In 1881, two Cincinnati saloon owners spotted an opportunity
to capitalize on the city's booming brewery industry.
Savior Maier and his son-in-law, Ohio Civil War veteran
Frederick Louis Emmert Sr. (-1889), ran a saloon at
the corner of Vine Street and Clifton Avenue just outside
downtown Cincinnati.
Cincinnati's
brewery industry enjoyed great success during the nineteenth
and early twentieth centuries because of the superior
quality of grain used in processing. German brewers
from the surrounding neighborhood made frequent visits
to Maier and Emmert's saloon. They often complained
that local farmers were unreliable when it came to picking
up spent grain to use for livestock feed. Emmert arranged
contracts with the breweries and agreed to take the
spent grain off their hands and sell it to farmers,
milk producers, and feed dealers. The abundance of breweries
nearby assured the young company of constant supplies.
After several decades of simply reselling wet grain, The F.L. Emmert Company
decided to expand. In the late 1920s and early 1930s,
it began drying the grain. Now the finished product
could easily be shipped across the country and stored
for long periods of time. At the time, The F.L. Emmert
Company was one of only a handful of businesses nationwide
who used this drying process for spent brewers grain.
Prohibition
and the Volstead Act of 1919 were mentioned repeatedly
in company correspondence during the 1920s and 1930s.

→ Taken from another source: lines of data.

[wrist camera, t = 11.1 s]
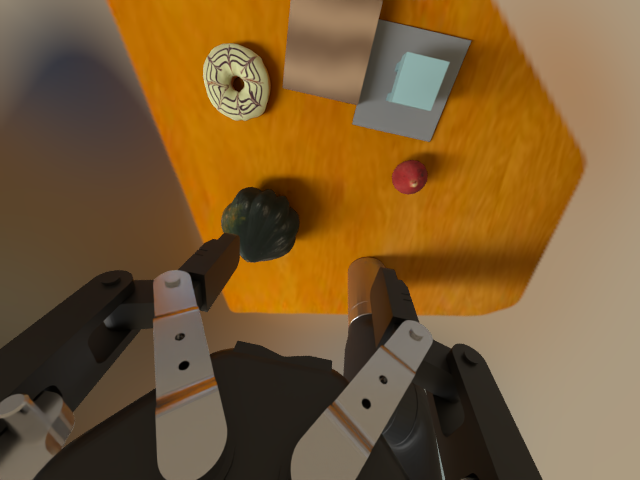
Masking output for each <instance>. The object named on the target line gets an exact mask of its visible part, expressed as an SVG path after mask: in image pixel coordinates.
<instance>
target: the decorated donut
mask: <svg viewBox="0 0 640 480" xmlns="http://www.w3.org/2000/svg"><path fill="white" fill-rule="evenodd" d="M237 77H240V78H241V79H242V80H243V81H244V84H245V85H244V88H243V89H242V90H241V92H238V91H236V90H235V89H234V87H233V82H234V79H235V78H237ZM203 78H204V83H205V86H206V90H207V94H208V97H209V99H210V101H211V103H212V104H213V105H214V107H215V108H217V110H218V111H220V112H221V113H222V114H224V115H225V116H228V117H230V118H231V119H233V120H236V121H238V120H244V121H247V120H249V119H250V118H254V117H258V116H260V115H262V114H263V113H264V111H265V109H266V104H267V102H268V99H269V96H270V90H271V82H270V77H269V74H268V71H267V69H266V67H265V65H264V64H263V62H262V59H261V57H260V56H258V55H257V54H255V53H254V52H253V51H252V50H250V49H248V48H246V47H243V46H240V45H238V44H233V43H230V44H221V45H219V46H217V47H215V48H213V49H212V50H211V52H210V54H209V55H208V56H207V58H206V61H205V63H204V67H203Z"/></svg>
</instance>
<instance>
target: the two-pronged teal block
mask: <svg viewBox="0 0 640 480" xmlns="http://www.w3.org/2000/svg"><path fill="white" fill-rule="evenodd" d="M449 63H450V62H448V61H444V60H439V59H435V58H431V57H427V56H423V55H419V54H414V53H410V52H406V53H405V54H404V55H403V56H402V59H401V61H400V62H398V63H397V65H396V68H395V72H397V75H396V79H395V82H394V85H393V88H392V92H391V93H388V95H387V98H386V101H389V102H391V103H395V104H400V105H404V106H408V107H412V108H417V109H421V110H426V111H431V109H432V106H433V104H434V101H435V99H436V96H437V93H438V91H439V88H440V86H441V83H442V81H443V78H444V76H445V73H446V71H447V68H448V65H449Z"/></svg>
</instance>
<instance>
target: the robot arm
mask: <svg viewBox="0 0 640 480" xmlns="http://www.w3.org/2000/svg"><path fill="white" fill-rule="evenodd" d="M239 258H240V236H239V235H235V234H230V233H226V232H225V233H224V234H223V235H222V236H221V237H220V238H219V239H218V240H216V239H212V240H210V241H208V242H206V243H204V244H203V245H202V246H201V247H200V249H199V250H197V251H196V252H195V254H193V255H192V256H191V257H190V258H189V259H188V260H187V261H186V262H185V263H184V264H183V265H182V266H181V267H180V268H179V269H178V270H174V271H168V272H165V273H163V274H161V275H159V276H158V277H157V278H156V279H155V280H133V277H132V274H131V273H129V272H127V271H122V270H115V271H109V272H105V273H103V274H100V275H98V276H96V277H95V278H93V279H92V280H91V281H89V282H88V283H87V284H85V285H84V286H83V287H81V288H80V289H79V290H77V291H76V292H75V293H74V294H72V295H71V296H70V297H68V298H67V299H66V300H64V301H63V302H62V303H60V304H59V305H58V306H56V307H55V308H54V309H52V310H51V311H50V312H49V313H47V314H46V315H44V316H43V317H42V318H41V319H39V320H38V321H37V322H35V323H34V324H33V325H31V326H30V327H29V328H27V329H26V330H25V331H24V332H22V333H21V334H19V335H18V336H17V337H15V338H14V339H13V340H12V341H10V342H9V343H8V344H6V345H5V346H4V347H2V348H1V349H0V480H442V475H441V469H440V462H439V455H438V449H437V444H438V448H439V453H440V457H441V462H442V467H443V471H444V476H445V480H542V477H541V475H540V473H539V471H538V469H537V467H536V465H535V463H534V461H533V459H532V457H531V455H530V453H529V450H528V449H527V446H526V444H525V442H524V440H523V438H522V436H521V434H520V432H519V430H518V428H517V426H516V424H515V421H514V419H513V417H512V415H511V413H510V411H509V409H508V407H507V405H506V403H505V401H504V399H503V397H502V394H501V392H500V390H499V388H498V386H497V384H496V382H495V380H494V378H493V376H492V374H491V372H490V370H489V368H488V365H487V363H486V362H485V360H484V358H483V357H482V356H481V355H480V354H479V353H478V352H477V351H476V350H474V349H473V348H471V347H469V346H467V345H465V344H455V345H454V346H453V347H452V349H451V348H449V347H447V346H444V345H443V344H441V343H439V342H437V341H435V340H433V338H432V335H431V333H430V332H429V330H428V329H426V327H425V326H423V325H422V324H420V323H419V320H418V317H417V314H416V311H415V308H414V305H413V302H412V299H411V296H410V293H409V290H408V287H407V286H406V285H405V284H404V282H403V281H402V280H398V279H397V276H396V273H395V270H394V269H389V268H385V266H384V264H383V263H382V262H381V261H379V260H377V259H375V258H370V257H364V258H360V259H358V260H356V261H354V262H353V263H352V264H351V265H350V267H349V269H348V339H347V343H346V348H345V358H344V359H345V360H344V375H343V376H342V375H341V374H339V373H338V372H337V371H335V370H333V369H332V361H331V360H326V359H322V358H317V357H312V356H292V357H284V356H281V355H279V354H277V353H275V352H273V351H271V350H269V349H267V348H265V347H263V346H260V345H255V344H250V343H246V342H241V341H237V343H236V345H235V348H230V349H224V350H220V351H217V352H214V353H212V354H210V355H209V351H208V346H207V342H206V338H205V333H204V329H203V324H202V320H201V315H200V311H199V310H201V311H205V312H208V310H209V309H210V307H211V306H212V304H213V303H214V301H215V300H216V298H217V296H218V295H219V294H220V292H221V291H222V289H223V288H224V286H225V285H226V283H227V282H228V280H229V279H230V277H231V276H232V274H233V273H234V271H235V270H236V268H237V266H238V263H239ZM148 328H153V331H154V332H153V334H154V356H155V378H156V388H155V389H153V390H152V391H150V392H149V393H147V394H145V395H144V396H142V397H141V398H139V399H138V400H136V401H134V402H133V403H131V404H130V405H128V406H126V407H125V408H123V409H122V410H120V411H118V412H117V413H115V414H114V415H112V416H111V417H109V418H107V419H106V420H105V421H103V422H101V423H100V424H98V425H96V426H95V427H93V428H92V429H90V430H88V431H87V432H85V433H84V434H82V435H81V436H79V437H78V438H76V439H75V440H73V441H72V442H70V443H69V444H68V445H66V446H65V447H64V448H63V449H62V447H63V446H64V444H65V441H66V439H67V438H68V436H69V434H70V433H71V431H72V429H73V427H74V423H75V416H74V414H73V411H74V410H75V409H76V408H77V407H78V406H79V404H80V403H81V402H82V401H83V400H84V398H85V397H86V396H87V395H88V393H89V392H90V391H91V390H92V389H93V387H94V386H95V385H96V384H97V382H98V381H99V380H100V379H101V378H102V376H103V375H104V374H105V373H106V371H107V370H108V369H109V368H110V367H111V365H112V364H113V363H114V362H115V360H116V359H117V358H118V357H119V356H120V354H121V353H122V352H123V351H124V350H125V348H126V347H127V346H128V344H129V343H130V342H131V341H132V340H133V338H134V337H135V336H136V335H137V334H138V332H139V331H140V330H141V329H148ZM424 389H425V390H426V392H425V390H424ZM426 394H427V395H426ZM435 435H436V436H435ZM436 439H437V442H436Z"/></svg>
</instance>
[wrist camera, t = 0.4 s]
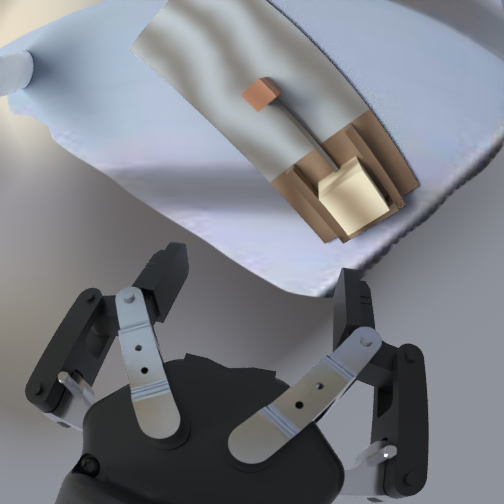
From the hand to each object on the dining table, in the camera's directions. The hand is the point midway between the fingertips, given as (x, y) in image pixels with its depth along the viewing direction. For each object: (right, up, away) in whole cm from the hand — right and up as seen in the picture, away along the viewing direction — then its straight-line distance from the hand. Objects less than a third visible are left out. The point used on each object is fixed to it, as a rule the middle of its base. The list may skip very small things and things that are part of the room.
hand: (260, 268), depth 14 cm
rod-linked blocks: (+7, +14, +18) cm, 24 cm away
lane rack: (+3, +19, +16) cm, 25 cm away
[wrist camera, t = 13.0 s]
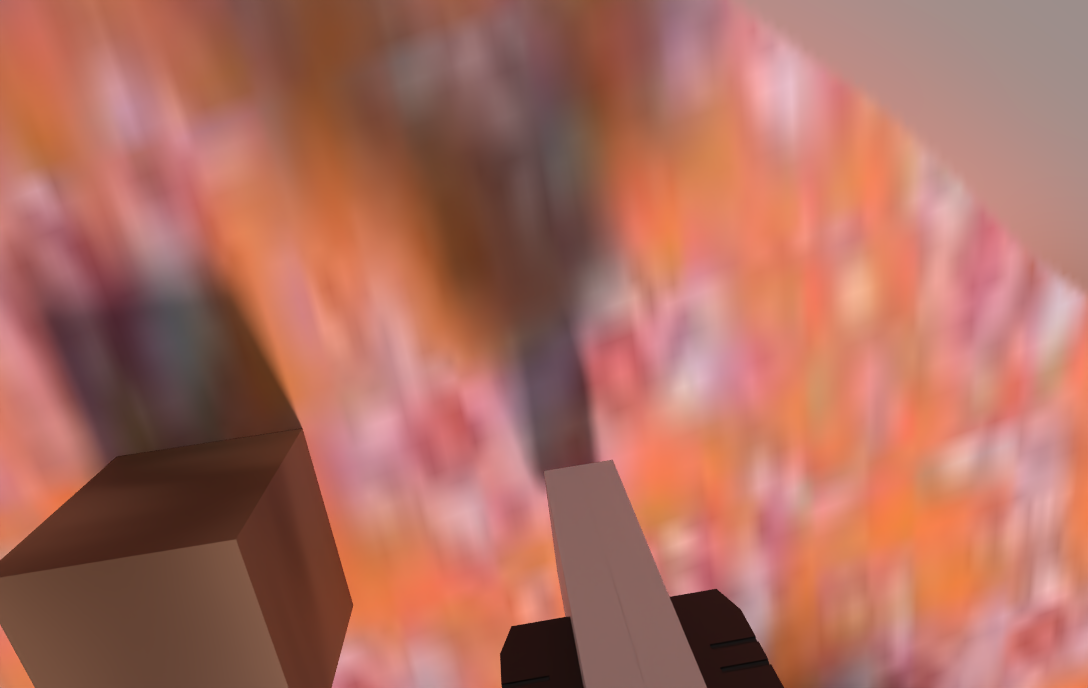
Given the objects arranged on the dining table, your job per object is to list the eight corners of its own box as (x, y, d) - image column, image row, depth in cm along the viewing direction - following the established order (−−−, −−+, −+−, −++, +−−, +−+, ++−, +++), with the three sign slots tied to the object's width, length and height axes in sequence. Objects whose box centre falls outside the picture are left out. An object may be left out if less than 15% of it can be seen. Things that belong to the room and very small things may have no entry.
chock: (191, 629, 15) (94, 797, 11) (119, 454, 13) (-24, 581, 9) (353, 602, 15) (313, 757, 11) (303, 426, 13) (235, 539, 10)
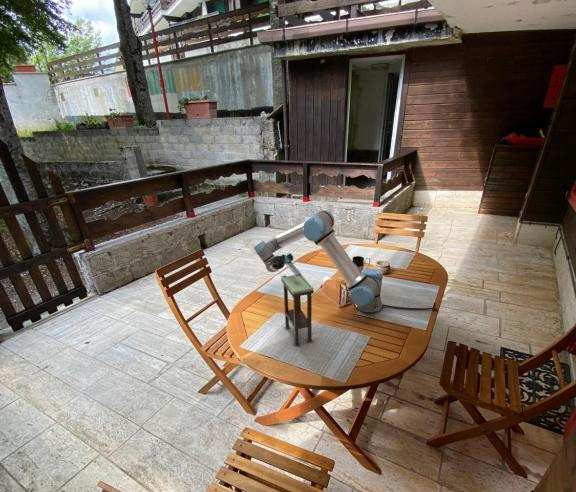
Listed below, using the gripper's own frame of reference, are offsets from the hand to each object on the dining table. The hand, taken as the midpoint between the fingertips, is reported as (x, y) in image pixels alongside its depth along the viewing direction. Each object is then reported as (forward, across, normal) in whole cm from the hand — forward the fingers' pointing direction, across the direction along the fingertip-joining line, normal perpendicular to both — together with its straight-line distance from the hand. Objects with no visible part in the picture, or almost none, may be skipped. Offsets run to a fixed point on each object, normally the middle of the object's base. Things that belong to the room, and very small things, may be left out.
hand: (287, 256), depth 155 cm
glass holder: (-48, -62, -17) cm, 80 cm away
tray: (+7, 0, -14) cm, 16 cm away
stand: (-7, 0, -40) cm, 41 cm away
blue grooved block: (+2, 0, -5) cm, 5 cm away
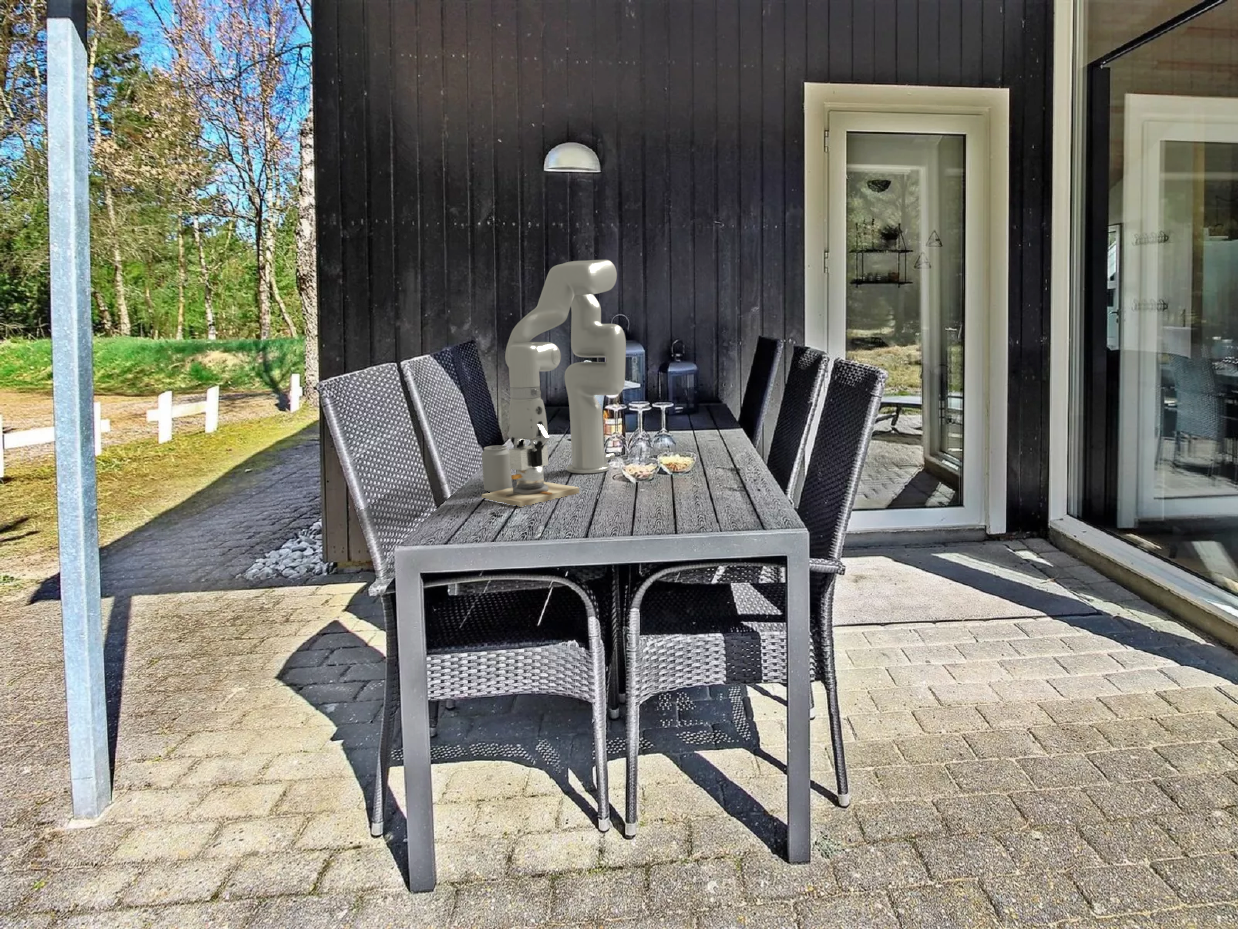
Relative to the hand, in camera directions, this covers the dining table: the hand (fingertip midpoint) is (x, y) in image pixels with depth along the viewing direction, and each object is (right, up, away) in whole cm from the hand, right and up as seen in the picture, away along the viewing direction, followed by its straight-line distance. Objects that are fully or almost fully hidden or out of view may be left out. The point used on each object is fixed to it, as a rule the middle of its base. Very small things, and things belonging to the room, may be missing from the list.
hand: (529, 464), depth 222 cm
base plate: (0, -8, +2) cm, 8 cm away
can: (-9, -7, +10) cm, 15 cm away
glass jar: (0, -6, +1) cm, 6 cm away
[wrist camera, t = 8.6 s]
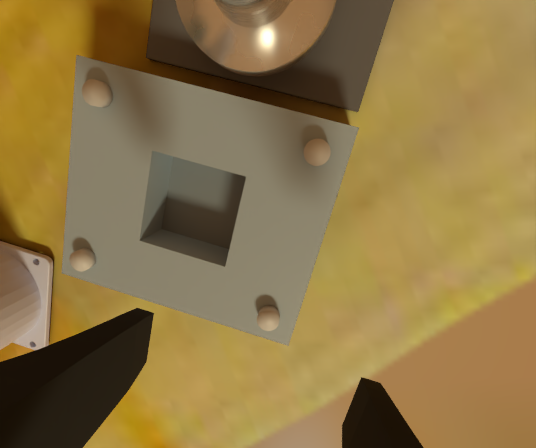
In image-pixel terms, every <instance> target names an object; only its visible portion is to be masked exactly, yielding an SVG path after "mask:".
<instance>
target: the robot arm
mask: <svg viewBox="0 0 536 448" xmlns="http://www.w3.org/2000/svg"><path fill="white" fill-rule="evenodd" d="M38 260H39V261H38ZM52 276H53V261H52V259H51V258H50V257H49V256H47V255H43V254H40V253H37V252H34V251H31V250H28V249H24V248H21V247H18V246H15V245H12V244H9V243H6V242H2V241H0V350H1V349H2V348H4V347H6V346H7V345H9V344H10V343H12V342H13V343H16V344H19V345H21V346H24V347H27V348H30V349H33V350H35V351H33V352H30V353H27V354H24V355H21V356H18V357H15V358H12V359H9V360H5V361H2V362H0V448H83V447H84V445H85V444H86V443H87V442H88V440H89V439H90V438H91V437H92V435H93V434H94V433H95V432H96V430H97V429H98V428H99V427H100V425H101V424H102V423H103V422H104V420H105V419H106V418H107V417H108V415H109V414H110V413H111V412H112V410H113V409H114V408H115V407H116V405H117V404H118V403H119V402H120V400H121V399H122V398H123V396H124V395H125V394H126V393H127V391H128V390H129V389H130V387H131V385H132V384H133V382H134V381H135V379H136V378H137V376H138V375H139V373H140V371H141V370H142V368H143V366H144V365H145V363H146V361H147V354H148V347H149V341H150V334H151V328H152V321H153V315H154V313H152V312H149V311H145V310H142V309H139V308H136V309H134V310H131V311H129V312H126V313H124V314H122V315H120V316H117V317H115V318H113V319H111V320H109V321H106V322H104V323H102V324H100V325H97V326H95V327H93V328H90V329H88V330H86V331H83V332H81V333H79V334H76V335H74V336H71V337H69V338H66V339H64V340H61V341H59V342H56V343H54V344H51V345H49V328H50V310H51V293H52ZM342 448H423V446H422V445H421V443H420V442H419V440H418V439H417V438H416V436H415V435H414V433H413V432H412V430H411V429H410V427H409V426H408V424H407V423H406V421H405V420H404V418H403V417H402V415H401V414H400V412H399V411H398V409H397V408H396V406H395V404H394V403H393V401H392V400H391V398H390V397H389V395H388V394H387V392H386V391H385V389H384V388H383V386H382V385H381V384H380V383H378V382H375V381H372V380H369V379H366V378H362V377H361V380H360V382H359V385H358V387H357V390H356V392H355V395H354V397H353V400H352V402H351V405H350V407H349V410H348V412H347V415H346V417H345V420H344V422H343V425H342Z"/></svg>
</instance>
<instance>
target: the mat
mask: <svg viewBox="0 0 536 448" xmlns="http://www.w3.org/2000/svg"><path fill="white" fill-rule="evenodd" d="M393 1H394V0H336V5H335V9H334V12H333V15H332V18H331V20H330V23H329V25H328V27H327V29H326V31H325V33H324V34H323V36H322V38H321V39H320V41H319V42H318V43H317V45H316V46H315V47H314V48H313V50H312V51H311V52H310V53H308V54H307V55H306V56H305V57H304V58H303V59H302V60H300V61H299V62H298V63H297V64H295V65H293V66H292V67H290V68H288V69H286V70H284V71H281V72H279V73H275V74H272V75H267V76H246V75H241V74H237V73H234V72H231V71H229V70H227V69H225V68H223V67H222V66H220V65H219V64H217V63H216V62H214V61H213V60H212V59H211V58H210V57H209V56H208V55H206V54H205V53H204V52H203V51H202V50H201V49H200V48H199V47H198V46H197V45H196V43H195V42H194V41H193V40H192V38H191V37H190V35H189V34H188V32H187V31H186V29H185V27H184V25H183V23H182V20H181V18H180V15H179V12H178V9H177V5H176V1H175V0H153V6H152V14H151V22H150V29H149V37H148V45H147V53H146V58H148V59H150V60H154V61H158V62H162V63H166V64H170V65H174V66H178V67H182V68H186V69H190V70H194V71H197V72H201V73H205V74H209V75H213V76H217V77H221V78H225V79H229V80H233V81H237V82H241V83H245V84H249V85H253V86H257V87H261V88H265V89H268V90H272V91H276V92H280V93H284V94H288V95H292V96H296V97H300V98H304V99H308V100H312V101H316V102H320V103H324V104H328V105H332V106H336V107H339V108H343V109H347V110H351V111H355V112H358V111H359V108H360V104H361V101H362V98H363V95H364V92H365V89H366V86H367V82H368V79H369V76H370V73H371V70H372V67H373V64H374V61H375V57H376V54H377V51H378V48H379V45H380V42H381V39H382V35H383V32H384V29H385V26H386V23H387V20H388V17H389V13H390V10H391V7H392V4H393Z"/></svg>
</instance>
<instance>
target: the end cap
mask: <svg viewBox="0 0 536 448" xmlns="http://www.w3.org/2000/svg"><path fill="white" fill-rule="evenodd" d="M175 1H176V5H177V9H178V12H179V15H180V18H181V20H182V23H183V25H184V27H185V29H186V31H187V32H188V34H189V35H190V37H191V38H192V40H193V41H194V42H195V43H196V45H197V46H198V47H199V48H200V49H201V50H202V51H203V52H204V53H205V54H206V55H208V56H209V57H210V58H211V59H212V60H213V61H214V62H216V63H217V64H219V65H220V66H222V67H223V68H225V69H227V70H229V71H231V72H234V73H237V74H241V75H246V76H267V75H272V74H275V73H279V72H281V71H284V70H286V69H288V68H290V67H292V66H293V65H295V64H297V63H298V62H299V61H300V60H302V59H303V58H304V57H305V56H306V55H307V54H308V53H310V52H311V51H312V50H313V48H314V47H315V46H316V45H317V43H318V42H319V41H320V39H321V38H322V36H323V34H324V33H325V31H326V29H327V27H328V25H329V23H330V20H331V18H332V15H333V12H334V9H335V5H336V0H175Z"/></svg>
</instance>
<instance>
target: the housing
mask: <svg viewBox="0 0 536 448" xmlns="http://www.w3.org/2000/svg"><path fill="white" fill-rule="evenodd" d="M358 129H359V128H358V127H354V126H351V125H347V124H343V123H339V122H335V121H331V120H327V119H323V118H319V117H316V116H312V115H308V114H304V113H300V112H296V111H292V110H288V109H284V108H281V107H277V106H273V105H269V104H265V103H261V102H257V101H253V100H250V99H246V98H242V97H238V96H234V95H230V94H226V93H222V92H218V91H215V90H211V89H207V88H203V87H199V86H195V85H191V84H187V83H184V82H180V81H176V80H172V79H168V78H164V77H160V76H156V75H152V74H149V73H145V72H141V71H137V70H133V69H129V68H125V67H121V66H117V65H114V64H110V63H106V62H102V61H98V60H94V59H90V58H86V57H83V56H79V55H77V56H76V71H75V86H74V100H73V115H72V130H71V145H70V160H69V174H68V189H67V204H66V219H65V234H64V248H63V263H62V273H63V274H66V275H69V276H72V277H75V278H78V279H81V280H85V281H88V282H91V283H94V284H97V285H100V286H103V287H106V288H110V289H113V290H116V291H119V292H122V293H125V294H128V295H131V296H135V297H138V298H141V299H144V300H147V301H150V302H153V303H156V304H159V305H163V306H166V307H169V308H172V309H175V310H178V311H181V312H184V313H188V314H191V315H194V316H197V317H200V318H203V319H206V320H209V321H213V322H216V323H219V324H222V325H225V326H228V327H231V328H234V329H238V330H241V331H244V332H247V333H250V334H253V335H256V336H259V337H263V338H266V339H269V340H272V341H275V342H278V343H281V344H284V345H289V342H290V339H291V336H292V333H293V330H294V327H295V324H296V321H297V317H298V314H299V311H300V308H301V305H302V302H303V299H304V296H305V293H306V290H307V287H308V283H309V280H310V277H311V274H312V271H313V268H314V265H315V262H316V259H317V256H318V253H319V250H320V246H321V243H322V240H323V237H324V234H325V231H326V228H327V225H328V222H329V219H330V216H331V212H332V209H333V206H334V203H335V200H336V197H337V194H338V191H339V188H340V185H341V182H342V178H343V175H344V172H345V169H346V166H347V163H348V160H349V157H350V154H351V151H352V148H353V144H354V141H355V138H356V135H357V132H358Z"/></svg>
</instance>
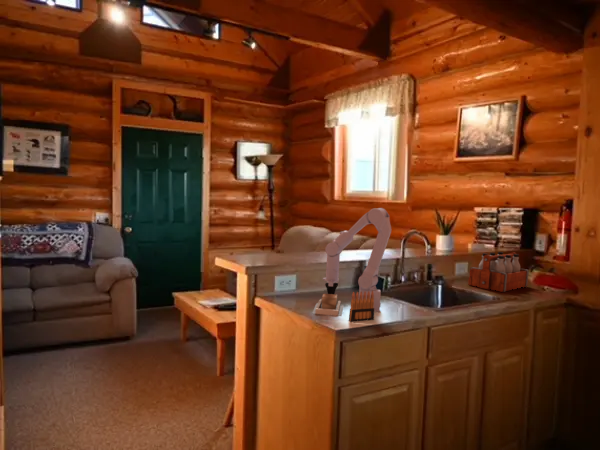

The Volstead Act prohibited the sale, manufacture, and
transportation of alcoholic beverages. Prohibition impacted
The F.L. Emmert Company because brewers' waste products
were the mainstay of its business. One of the company's
largest suppliers, the Moerlein Company, closed in 1919
amid Prohibition and anti-German hysteria that accompanied
World War I. Except for Buckmann's brewery, which produced
a diluted "near beer," most breweries in the area closed
by 1933.
Written
correspondence between F.L. Emmert Jr. and his father
during the early 1930s shows how the company survived.
On January 26, 1933, Fred Jr. wrote to his father asking
for a personal loan of $20,000 to help the company.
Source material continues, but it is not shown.